[Source material — start]
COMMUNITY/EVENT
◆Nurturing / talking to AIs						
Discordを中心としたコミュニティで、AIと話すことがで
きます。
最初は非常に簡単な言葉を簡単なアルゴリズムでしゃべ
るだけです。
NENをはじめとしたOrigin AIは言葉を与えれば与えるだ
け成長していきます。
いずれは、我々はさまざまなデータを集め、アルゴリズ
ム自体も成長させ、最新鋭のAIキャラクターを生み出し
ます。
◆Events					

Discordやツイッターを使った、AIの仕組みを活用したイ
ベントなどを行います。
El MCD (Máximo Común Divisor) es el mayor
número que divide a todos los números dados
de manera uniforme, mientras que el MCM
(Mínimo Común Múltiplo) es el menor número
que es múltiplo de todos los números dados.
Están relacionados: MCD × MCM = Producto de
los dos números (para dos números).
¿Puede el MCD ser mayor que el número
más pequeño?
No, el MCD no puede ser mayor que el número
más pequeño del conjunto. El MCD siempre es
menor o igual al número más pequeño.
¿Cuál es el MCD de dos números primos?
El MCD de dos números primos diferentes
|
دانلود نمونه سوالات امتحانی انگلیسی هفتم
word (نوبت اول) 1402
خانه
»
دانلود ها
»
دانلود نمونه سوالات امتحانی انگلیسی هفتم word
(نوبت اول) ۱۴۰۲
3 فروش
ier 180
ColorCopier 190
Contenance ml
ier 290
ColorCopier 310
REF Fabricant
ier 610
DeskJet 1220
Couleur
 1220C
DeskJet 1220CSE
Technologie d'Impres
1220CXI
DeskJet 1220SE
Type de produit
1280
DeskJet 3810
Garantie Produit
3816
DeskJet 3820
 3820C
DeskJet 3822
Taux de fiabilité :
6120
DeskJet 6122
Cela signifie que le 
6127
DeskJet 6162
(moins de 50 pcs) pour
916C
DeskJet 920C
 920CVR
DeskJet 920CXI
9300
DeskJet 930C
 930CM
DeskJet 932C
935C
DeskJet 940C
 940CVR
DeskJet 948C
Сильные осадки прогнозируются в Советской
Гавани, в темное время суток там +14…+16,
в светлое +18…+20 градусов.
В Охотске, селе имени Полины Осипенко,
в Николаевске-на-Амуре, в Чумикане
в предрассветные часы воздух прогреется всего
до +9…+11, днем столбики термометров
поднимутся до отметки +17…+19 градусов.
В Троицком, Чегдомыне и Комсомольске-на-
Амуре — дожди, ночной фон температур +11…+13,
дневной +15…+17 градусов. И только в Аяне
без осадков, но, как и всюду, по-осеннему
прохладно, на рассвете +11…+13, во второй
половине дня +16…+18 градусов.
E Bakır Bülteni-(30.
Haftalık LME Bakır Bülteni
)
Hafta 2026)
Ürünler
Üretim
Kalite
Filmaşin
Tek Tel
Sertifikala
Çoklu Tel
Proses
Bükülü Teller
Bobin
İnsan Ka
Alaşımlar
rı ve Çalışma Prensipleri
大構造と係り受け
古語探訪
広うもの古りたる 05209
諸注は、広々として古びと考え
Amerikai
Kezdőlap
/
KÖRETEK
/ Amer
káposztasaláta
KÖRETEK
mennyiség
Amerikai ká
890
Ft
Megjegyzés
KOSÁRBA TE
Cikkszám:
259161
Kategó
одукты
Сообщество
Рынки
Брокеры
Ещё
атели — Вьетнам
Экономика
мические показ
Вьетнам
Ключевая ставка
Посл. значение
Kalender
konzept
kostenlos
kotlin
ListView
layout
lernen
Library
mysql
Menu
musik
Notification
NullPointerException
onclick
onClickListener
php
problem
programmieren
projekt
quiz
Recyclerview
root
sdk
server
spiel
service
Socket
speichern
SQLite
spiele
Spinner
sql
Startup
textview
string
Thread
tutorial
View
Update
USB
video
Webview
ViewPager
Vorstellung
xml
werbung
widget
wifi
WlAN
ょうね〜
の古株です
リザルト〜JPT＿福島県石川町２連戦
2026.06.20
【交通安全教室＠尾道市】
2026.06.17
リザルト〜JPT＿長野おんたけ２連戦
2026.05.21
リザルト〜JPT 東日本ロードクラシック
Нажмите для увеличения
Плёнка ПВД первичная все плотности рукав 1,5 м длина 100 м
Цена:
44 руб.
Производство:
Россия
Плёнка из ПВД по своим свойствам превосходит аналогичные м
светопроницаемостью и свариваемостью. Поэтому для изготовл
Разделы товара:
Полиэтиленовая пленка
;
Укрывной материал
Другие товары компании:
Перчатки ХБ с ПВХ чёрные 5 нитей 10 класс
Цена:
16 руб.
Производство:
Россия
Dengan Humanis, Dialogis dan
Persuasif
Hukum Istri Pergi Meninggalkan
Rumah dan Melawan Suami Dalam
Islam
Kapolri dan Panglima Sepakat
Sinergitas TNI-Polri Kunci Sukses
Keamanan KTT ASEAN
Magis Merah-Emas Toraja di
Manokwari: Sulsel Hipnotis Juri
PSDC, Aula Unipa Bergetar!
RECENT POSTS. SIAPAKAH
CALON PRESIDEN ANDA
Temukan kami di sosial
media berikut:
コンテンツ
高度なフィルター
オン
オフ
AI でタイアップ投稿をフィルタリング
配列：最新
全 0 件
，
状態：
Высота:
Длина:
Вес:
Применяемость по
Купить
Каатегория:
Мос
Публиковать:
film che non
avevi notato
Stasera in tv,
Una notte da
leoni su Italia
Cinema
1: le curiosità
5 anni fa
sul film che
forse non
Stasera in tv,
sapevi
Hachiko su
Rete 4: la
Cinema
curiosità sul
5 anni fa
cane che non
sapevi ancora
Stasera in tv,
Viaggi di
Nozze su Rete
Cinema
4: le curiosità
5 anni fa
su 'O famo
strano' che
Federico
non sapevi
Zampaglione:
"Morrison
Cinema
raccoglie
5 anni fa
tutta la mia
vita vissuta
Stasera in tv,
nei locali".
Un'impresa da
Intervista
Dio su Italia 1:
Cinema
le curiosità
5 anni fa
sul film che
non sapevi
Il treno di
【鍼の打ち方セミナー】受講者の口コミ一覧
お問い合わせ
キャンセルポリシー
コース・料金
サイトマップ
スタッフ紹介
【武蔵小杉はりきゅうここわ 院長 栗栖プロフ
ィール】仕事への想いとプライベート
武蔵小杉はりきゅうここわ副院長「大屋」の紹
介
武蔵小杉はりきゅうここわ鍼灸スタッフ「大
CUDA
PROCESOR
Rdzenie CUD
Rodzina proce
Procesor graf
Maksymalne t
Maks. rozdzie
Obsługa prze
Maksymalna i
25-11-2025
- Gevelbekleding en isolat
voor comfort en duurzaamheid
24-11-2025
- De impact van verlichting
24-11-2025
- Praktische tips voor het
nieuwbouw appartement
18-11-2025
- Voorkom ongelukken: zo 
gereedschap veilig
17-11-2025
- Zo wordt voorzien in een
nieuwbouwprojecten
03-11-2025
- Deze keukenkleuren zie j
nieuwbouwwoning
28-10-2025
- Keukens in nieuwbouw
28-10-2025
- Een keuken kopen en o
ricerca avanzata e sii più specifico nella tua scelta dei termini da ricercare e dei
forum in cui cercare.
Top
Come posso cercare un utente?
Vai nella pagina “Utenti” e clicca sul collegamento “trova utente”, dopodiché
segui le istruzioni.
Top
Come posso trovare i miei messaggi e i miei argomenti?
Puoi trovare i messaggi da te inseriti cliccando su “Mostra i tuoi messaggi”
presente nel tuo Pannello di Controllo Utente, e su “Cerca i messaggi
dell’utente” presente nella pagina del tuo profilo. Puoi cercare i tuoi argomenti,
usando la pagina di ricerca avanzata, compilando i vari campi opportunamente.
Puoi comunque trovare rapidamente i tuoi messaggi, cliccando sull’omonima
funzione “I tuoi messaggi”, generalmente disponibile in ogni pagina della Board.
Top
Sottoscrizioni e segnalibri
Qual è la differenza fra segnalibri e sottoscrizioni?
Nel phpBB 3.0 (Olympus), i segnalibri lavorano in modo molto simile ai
[Source material — finish]
Copy every line of the material above in which the string "градусов" can be found.

**Solution:**
в светлое +18…+20 градусов.
поднимутся до отметки +17…+19 градусов.
дневной +15…+17 градусов. И только в Аяне
половине дня +16…+18 градусов.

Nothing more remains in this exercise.